Weight Gain Accelerated With Cow Milk Formula

Study compares cow milk formula, protein hydrolysate formula in infants

TUESDAY, Dec. 28 (HealthDay News) -- Infants fed cow milk formula (CMF) seem to experience accelerated weight gain compared with infants fed protein hydrolysate formula (PHF), which seems to result in earlier satiety and leads to normative weight gain, according to research published online Dec. 27 in Pediatrics.

Julie A. Mennella, Ph.D., of the Monell Chemical Senses Center in Philadelphia, and colleagues randomly assigned infants to PHF or CMF between 0.5 and 7.5 months of age and calculated their anthropometric z scores. They compared the infants' growth and formula acceptance trajectories over seven months.

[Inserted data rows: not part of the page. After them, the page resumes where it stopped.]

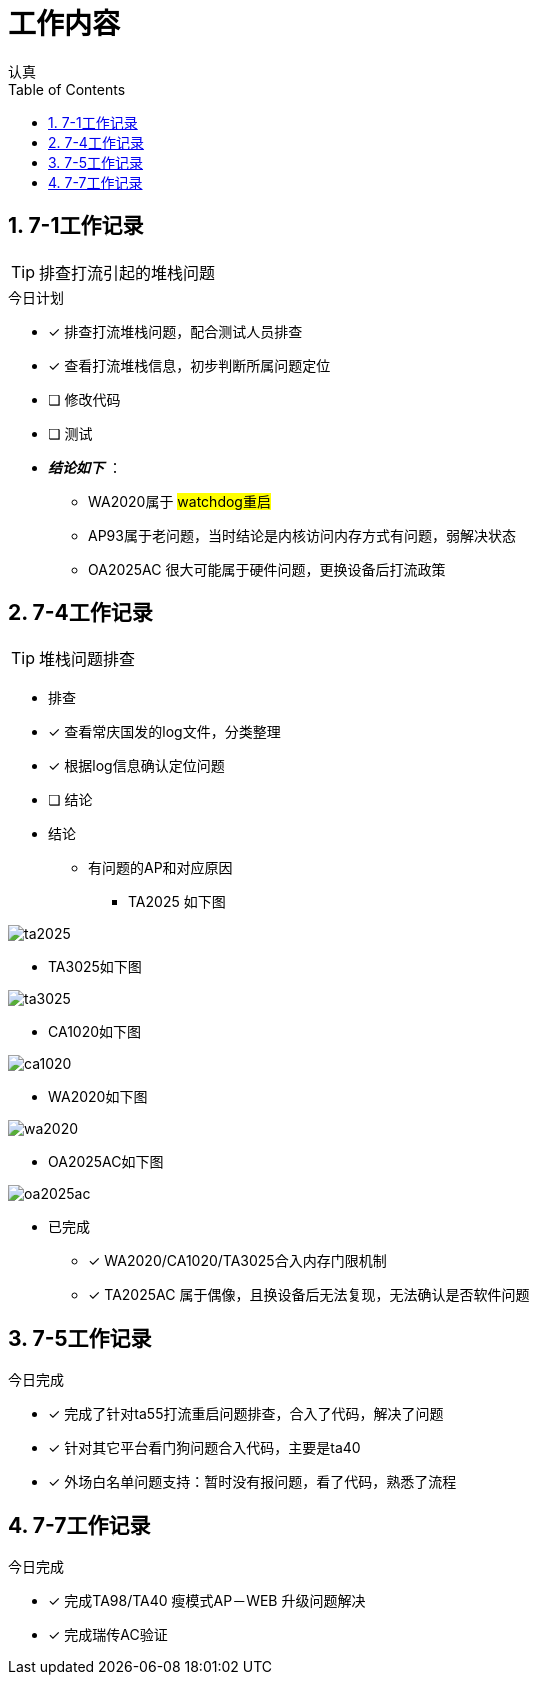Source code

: = 工作内容
认真
:toc:
:toclevels: 4
:toc-position: left
:source-highlighter: pygments
:icons: font
:sectnums:

== 7-1工作记录

TIP: 排查打流引起的堆栈问题

.今日计划
****
- [*] 排查打流堆栈问题，配合测试人员排查
- [*] 查看打流堆栈信息，初步判断所属问题定位
- [ ] 修改代码
- [ ] 测试
****

* [red]#__**结论如下**__# ：
** WA2020属于 #watchdog重启#
** AP93属于老问题，当时结论是内核访问内存方式有问题，弱解决状态
** OA2025AC 很大可能属于硬件问题，更换设备后打流政策

== 7-4工作记录

TIP: 堆栈问题排查

* 排查
****
- [*] 查看常庆国发的log文件，分类整理
- [*] 根据log信息确认定位问题
- [ ] 结论
****

* 结论

** 有问题的AP和对应原因

*** TA2025 如下图

image:image/ta2025.jpg[image.600.600.role="center"]

*** TA3025如下图

image:image/ta3025.jpg[image.600.600.role="center"]

*** CA1020如下图

image:image/ca1020.jpg[image.600.600.role="center"]


*** WA2020如下图

image:image/wa2020.jpg[image.600.600.role="center"]

*** OA2025AC如下图

image:image/oa2025ac.jpg[image.600.600.role="center"]

* 已完成

- [*] WA2020/CA1020/TA3025合入内存门限机制
- [*] TA2025AC 属于偶像，且换设备后无法复现，无法确认是否软件问题

== 7-5工作记录
.今日完成

- [*] 完成了针对ta55打流重启问题排查，合入了代码，解决了问题
- [*] 针对其它平台看门狗问题合入代码，主要是ta40
- [*] 外场白名单问题支持：暂时没有报问题，看了代码，熟悉了流程

== 7-7工作记录

.今日完成

****
- [*] 完成TA98/TA40 瘦模式AP－WEB 升级问题解决
- [*] 完成瑞传AC验证
****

The researchers found that the infants fed PHF had significantly lower weight-for-length z scores than CMF-fed babies, but that there were no differences in length-for-age z scores, indicating that the groups differed in weight gain, not length gain. The PHF-fed infants also consumed less formula to satiation during monthly observations and had significantly slower weight gain velocity.

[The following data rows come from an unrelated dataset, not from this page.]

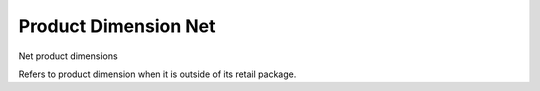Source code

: =====================
Product Dimension Net
=====================

Net product dimensions

Refers to product dimension when it is outside of its retail package.
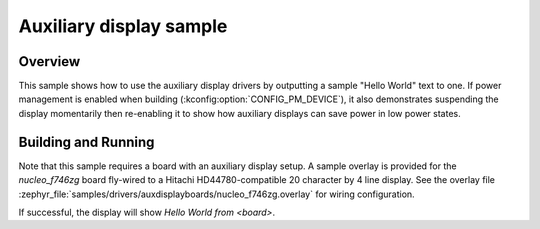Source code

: .. _auxdisplay-sample:

Auxiliary display sample
########################

Overview
********

This sample shows how to use the auxiliary display drivers by outputting a
sample "Hello World" text to one. If power management is enabled when
building (:kconfig:option:`CONFIG_PM_DEVICE`), it also demonstrates
suspending the display momentarily then re-enabling it to show how
auxiliary displays can save power in low power states.

Building and Running
********************

Note that this sample requires a board with an auxiliary display setup. A
sample overlay is provided for the `nucleo_f746zg` board fly-wired to a Hitachi
HD44780-compatible 20 character by 4 line display. See the overlay file
:zephyr_file:`samples/drivers/auxdisplayboards/nucleo_f746zg.overlay` for
wiring configuration.

.. zephyr-app-commands::
   :zephyr-app: samples/drivers/auxdisplay
   :host-os: unix
   :board: nucleo_f746zg
   :goals: build flash
   :compact:

If successful, the display will show `Hello World from <board>`.
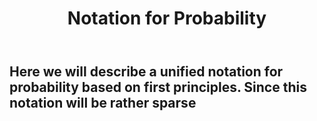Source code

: #+TITLE: Notation for Probability

** Here we will describe a unified notation for probability based on first principles.  Since this notation will be rather sparse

"Z-score trajectories indicate that CMF-fed infants' weight gain was accelerated, whereas PHF-fed infants' weight gain was normative. Whether such differences in growth are because of differences in the protein content or amino acid profile of the formulas and, in turn, metabolism is unknown. Research on the long-term consequences of these early growth differences is needed," the authors conclude.